■ TRY IT
Set down, exactly and with no pictures, the line that contains "Plants & Planters Page" and all lines after it in the listing.

>>>

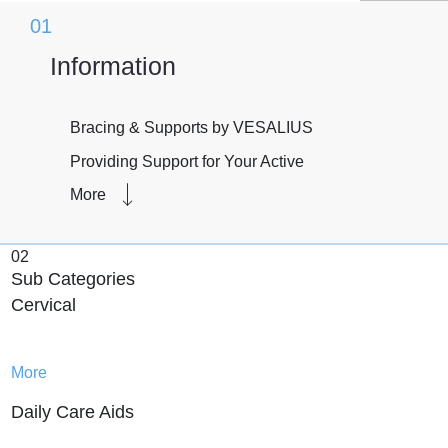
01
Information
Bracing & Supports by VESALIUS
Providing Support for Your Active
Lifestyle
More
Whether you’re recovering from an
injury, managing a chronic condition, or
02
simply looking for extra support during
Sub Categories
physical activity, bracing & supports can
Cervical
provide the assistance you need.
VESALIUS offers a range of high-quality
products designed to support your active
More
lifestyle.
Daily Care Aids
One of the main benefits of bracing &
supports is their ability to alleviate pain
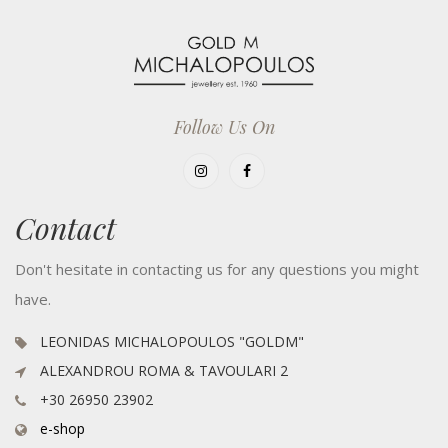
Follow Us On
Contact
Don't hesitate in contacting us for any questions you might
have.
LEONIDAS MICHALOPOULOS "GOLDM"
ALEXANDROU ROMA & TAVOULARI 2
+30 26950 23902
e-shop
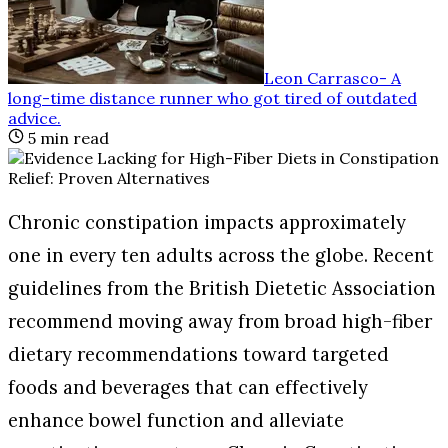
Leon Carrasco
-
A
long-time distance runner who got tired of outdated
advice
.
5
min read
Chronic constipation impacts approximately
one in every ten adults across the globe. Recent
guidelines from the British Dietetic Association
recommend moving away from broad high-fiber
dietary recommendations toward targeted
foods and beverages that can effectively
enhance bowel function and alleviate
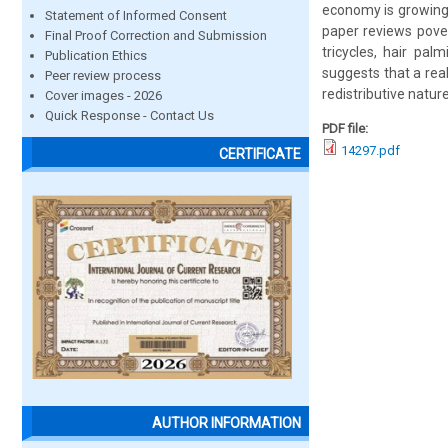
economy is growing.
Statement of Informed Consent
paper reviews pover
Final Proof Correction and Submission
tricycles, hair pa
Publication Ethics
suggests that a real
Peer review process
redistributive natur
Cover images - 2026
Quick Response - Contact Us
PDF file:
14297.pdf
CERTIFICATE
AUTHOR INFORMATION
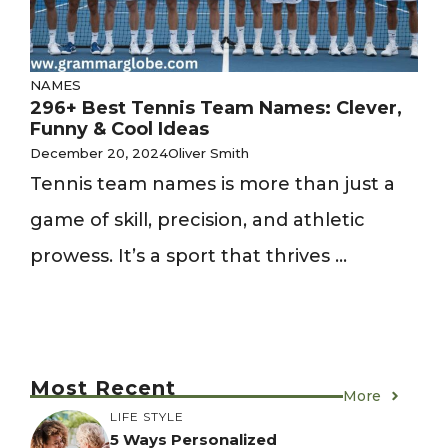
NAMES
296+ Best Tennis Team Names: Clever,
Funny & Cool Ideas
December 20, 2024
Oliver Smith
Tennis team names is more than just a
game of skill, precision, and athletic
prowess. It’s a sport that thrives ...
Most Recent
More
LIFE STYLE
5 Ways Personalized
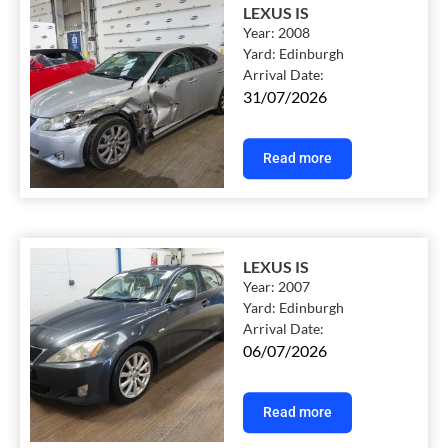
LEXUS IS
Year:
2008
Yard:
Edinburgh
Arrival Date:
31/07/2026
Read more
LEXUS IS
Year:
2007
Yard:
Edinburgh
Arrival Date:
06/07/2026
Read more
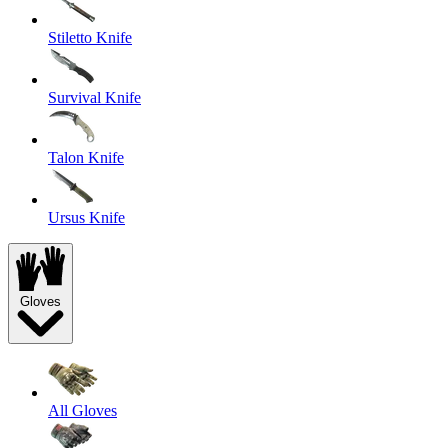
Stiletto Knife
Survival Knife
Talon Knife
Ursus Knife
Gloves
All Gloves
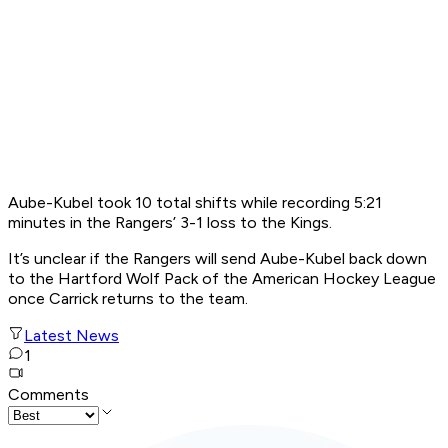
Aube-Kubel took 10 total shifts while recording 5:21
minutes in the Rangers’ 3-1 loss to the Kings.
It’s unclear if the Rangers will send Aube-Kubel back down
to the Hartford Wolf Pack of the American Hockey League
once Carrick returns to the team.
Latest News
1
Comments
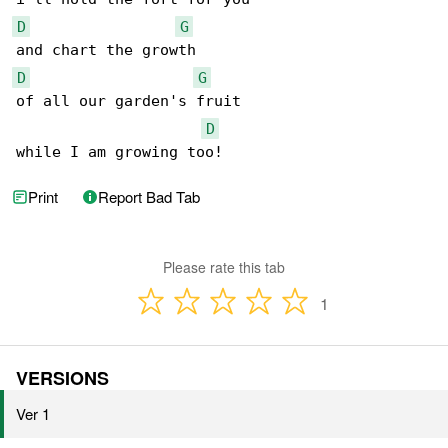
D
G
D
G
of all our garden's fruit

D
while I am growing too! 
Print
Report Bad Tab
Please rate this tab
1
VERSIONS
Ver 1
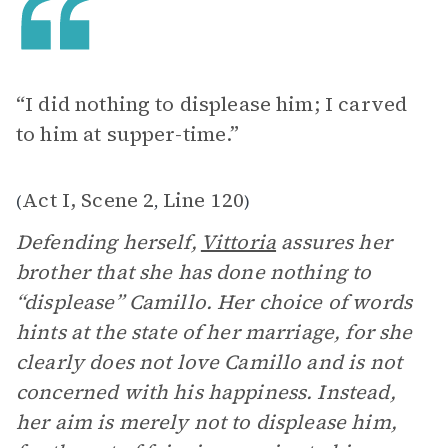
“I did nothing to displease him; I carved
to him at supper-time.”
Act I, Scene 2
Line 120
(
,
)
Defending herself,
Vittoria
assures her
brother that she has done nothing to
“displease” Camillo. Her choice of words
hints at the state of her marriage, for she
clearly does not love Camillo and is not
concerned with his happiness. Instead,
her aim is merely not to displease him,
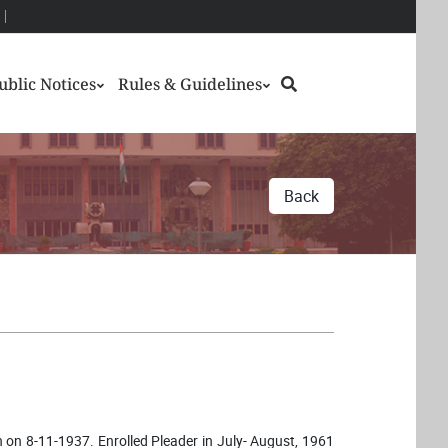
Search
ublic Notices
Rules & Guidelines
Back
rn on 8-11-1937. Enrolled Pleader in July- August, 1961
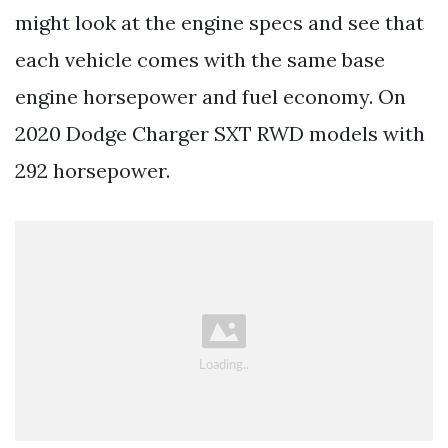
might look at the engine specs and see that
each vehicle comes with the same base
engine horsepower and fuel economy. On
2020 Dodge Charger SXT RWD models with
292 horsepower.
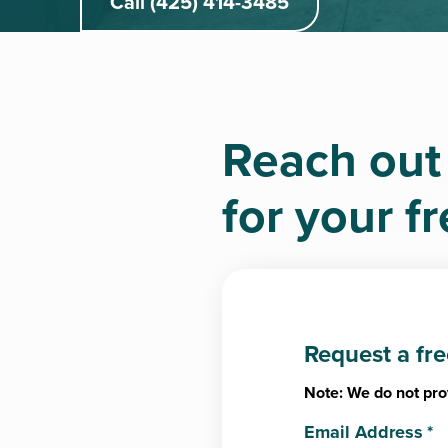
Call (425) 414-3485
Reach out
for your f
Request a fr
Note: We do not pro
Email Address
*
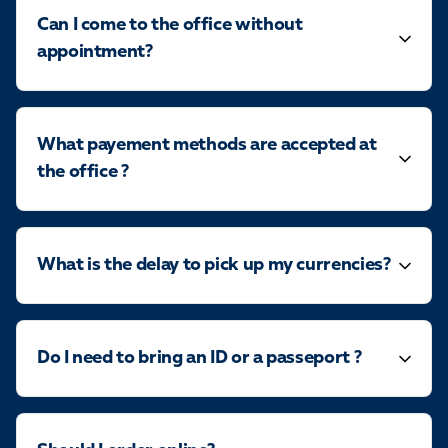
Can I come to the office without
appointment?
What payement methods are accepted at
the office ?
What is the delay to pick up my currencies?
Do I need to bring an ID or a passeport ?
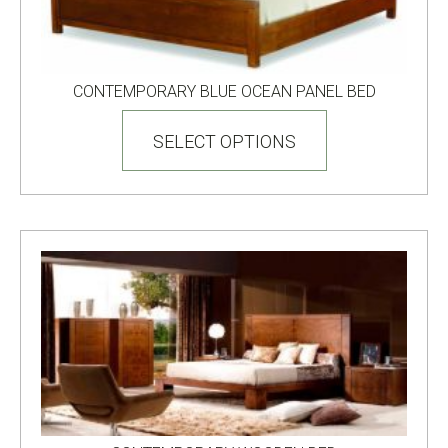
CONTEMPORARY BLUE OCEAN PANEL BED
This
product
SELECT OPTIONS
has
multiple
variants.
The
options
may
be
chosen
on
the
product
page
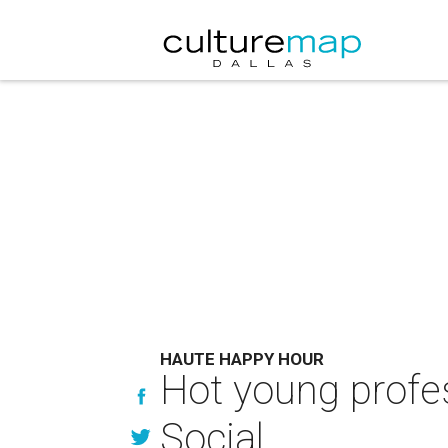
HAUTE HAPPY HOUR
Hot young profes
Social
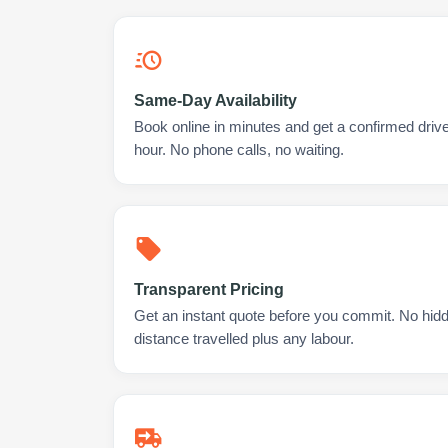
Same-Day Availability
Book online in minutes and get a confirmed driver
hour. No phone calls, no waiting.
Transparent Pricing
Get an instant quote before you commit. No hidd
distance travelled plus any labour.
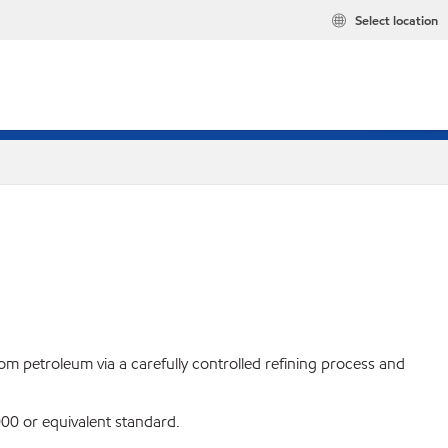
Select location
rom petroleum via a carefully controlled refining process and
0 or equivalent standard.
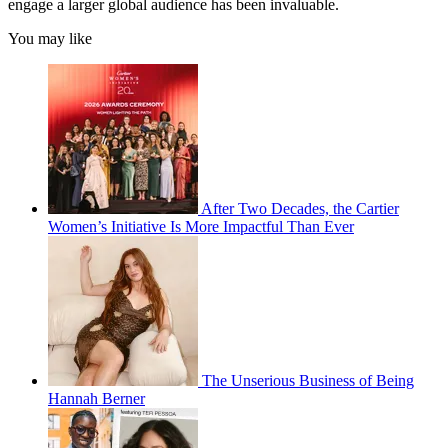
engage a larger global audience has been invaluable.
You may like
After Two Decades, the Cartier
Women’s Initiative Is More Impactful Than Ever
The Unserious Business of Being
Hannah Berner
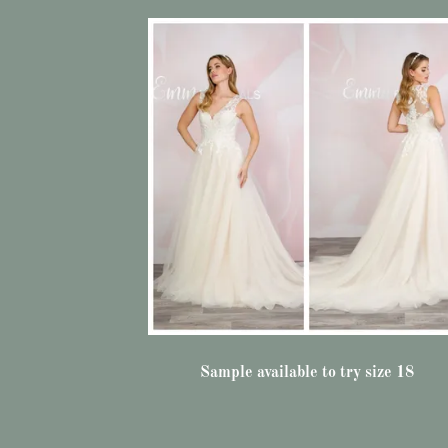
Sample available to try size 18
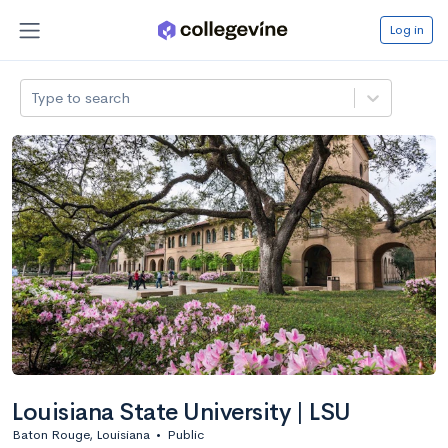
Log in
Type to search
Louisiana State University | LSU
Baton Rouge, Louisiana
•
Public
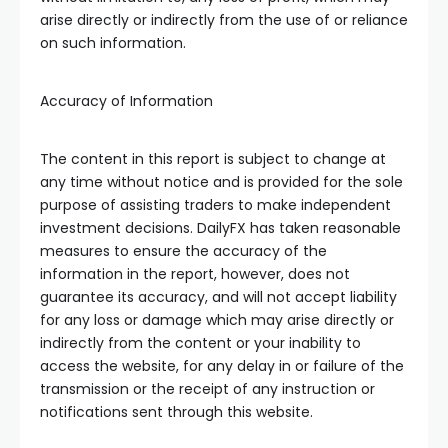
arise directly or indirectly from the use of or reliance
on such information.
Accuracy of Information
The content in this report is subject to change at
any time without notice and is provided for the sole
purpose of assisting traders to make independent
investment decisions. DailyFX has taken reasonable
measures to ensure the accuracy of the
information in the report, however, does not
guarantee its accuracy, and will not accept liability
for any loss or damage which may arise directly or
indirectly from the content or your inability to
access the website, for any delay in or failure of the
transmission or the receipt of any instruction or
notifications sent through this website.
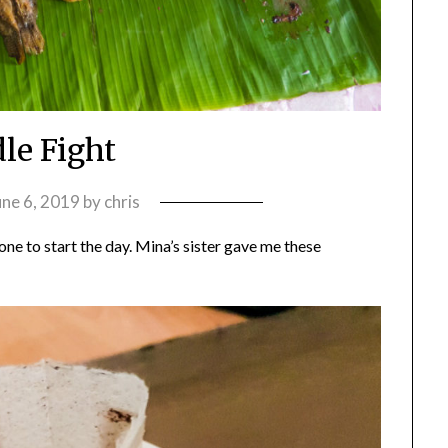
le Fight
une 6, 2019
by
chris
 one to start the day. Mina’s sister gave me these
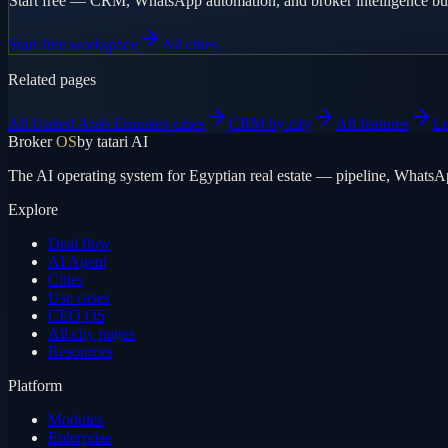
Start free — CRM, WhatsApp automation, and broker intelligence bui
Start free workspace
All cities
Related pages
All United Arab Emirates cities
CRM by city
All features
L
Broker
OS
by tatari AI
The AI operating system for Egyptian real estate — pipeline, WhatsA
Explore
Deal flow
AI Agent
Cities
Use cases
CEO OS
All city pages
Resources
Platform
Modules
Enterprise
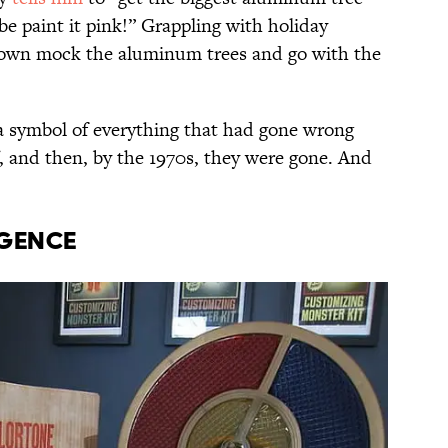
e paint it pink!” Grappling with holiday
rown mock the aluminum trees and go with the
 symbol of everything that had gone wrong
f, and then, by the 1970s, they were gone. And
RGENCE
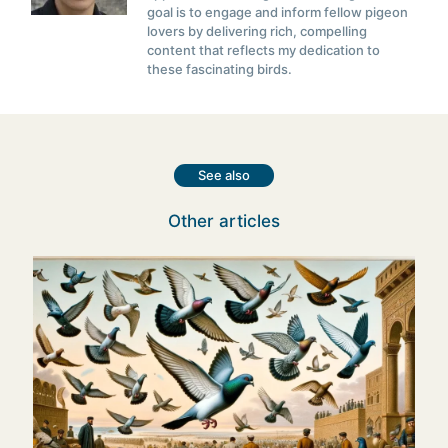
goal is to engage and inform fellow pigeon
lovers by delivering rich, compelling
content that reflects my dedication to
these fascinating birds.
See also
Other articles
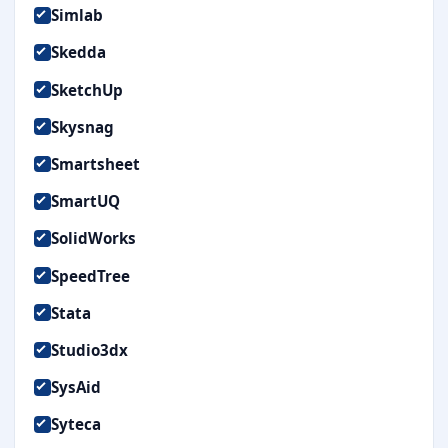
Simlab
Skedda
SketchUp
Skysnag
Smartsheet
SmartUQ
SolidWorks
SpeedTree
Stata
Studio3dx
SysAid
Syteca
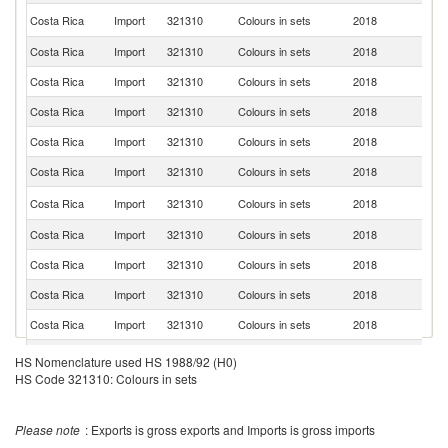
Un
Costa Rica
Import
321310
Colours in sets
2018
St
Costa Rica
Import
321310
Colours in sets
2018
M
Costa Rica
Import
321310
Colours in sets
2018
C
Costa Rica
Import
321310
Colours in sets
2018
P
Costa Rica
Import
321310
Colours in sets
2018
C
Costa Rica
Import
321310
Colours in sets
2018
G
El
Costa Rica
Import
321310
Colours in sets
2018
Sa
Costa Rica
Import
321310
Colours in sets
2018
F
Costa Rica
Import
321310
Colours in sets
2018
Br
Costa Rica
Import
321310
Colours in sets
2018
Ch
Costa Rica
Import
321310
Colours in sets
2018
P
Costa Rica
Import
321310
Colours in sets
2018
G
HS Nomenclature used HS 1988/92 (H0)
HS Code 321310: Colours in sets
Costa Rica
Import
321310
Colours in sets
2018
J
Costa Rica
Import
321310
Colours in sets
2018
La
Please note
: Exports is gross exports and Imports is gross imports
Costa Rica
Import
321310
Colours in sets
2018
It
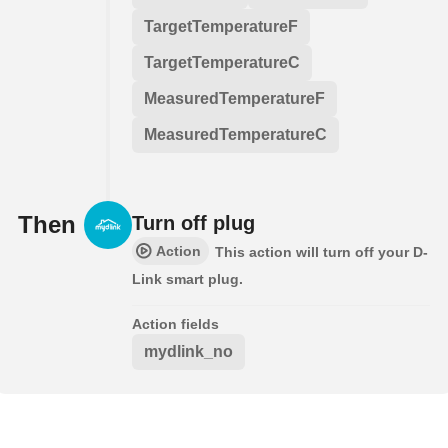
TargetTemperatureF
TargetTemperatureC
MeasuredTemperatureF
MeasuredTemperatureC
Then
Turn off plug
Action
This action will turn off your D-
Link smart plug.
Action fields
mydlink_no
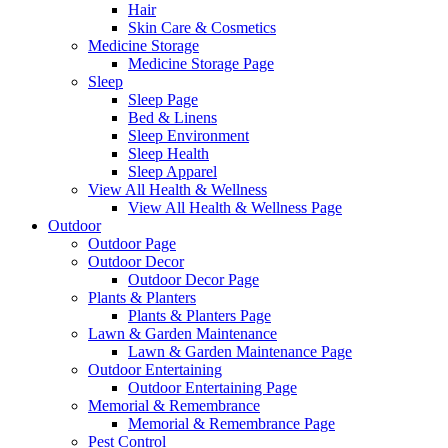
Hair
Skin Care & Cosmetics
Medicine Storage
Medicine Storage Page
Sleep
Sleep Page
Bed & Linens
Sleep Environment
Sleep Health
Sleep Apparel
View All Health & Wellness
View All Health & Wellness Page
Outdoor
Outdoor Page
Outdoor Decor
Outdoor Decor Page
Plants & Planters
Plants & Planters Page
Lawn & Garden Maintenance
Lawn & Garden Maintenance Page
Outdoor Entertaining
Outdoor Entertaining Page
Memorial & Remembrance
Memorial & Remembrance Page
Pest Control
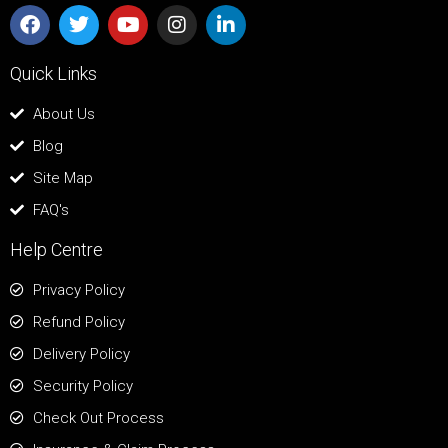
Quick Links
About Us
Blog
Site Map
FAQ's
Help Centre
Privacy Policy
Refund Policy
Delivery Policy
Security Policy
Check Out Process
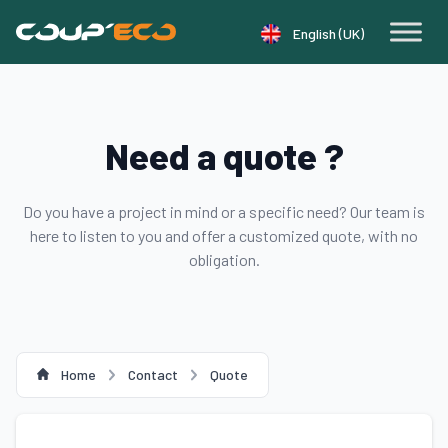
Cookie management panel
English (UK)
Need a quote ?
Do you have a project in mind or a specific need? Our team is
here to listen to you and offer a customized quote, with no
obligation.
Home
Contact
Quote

<<<

■ RESPONSE
Plants & Planters Page
Lawn & Garden Maintenance
Lawn & Garden Maintenance Page
Outdoor Entertaining
Outdoor Entertaining Page
Memorial & Remembrance
Memorial & Remembrance Page
Pest Control
Quick Links
About Us
Blog
Site Map
FAQ's
Help Centre
Privacy Policy
Refund Policy
Delivery Policy
Security Policy
Check Out Process
Cookie management panel
English (UK)
Need a quote ?
Do you have a project in mind or a specific need? Our team is
here to listen to you and offer a customized quote, with no
obligation.
Home
Contact
Quote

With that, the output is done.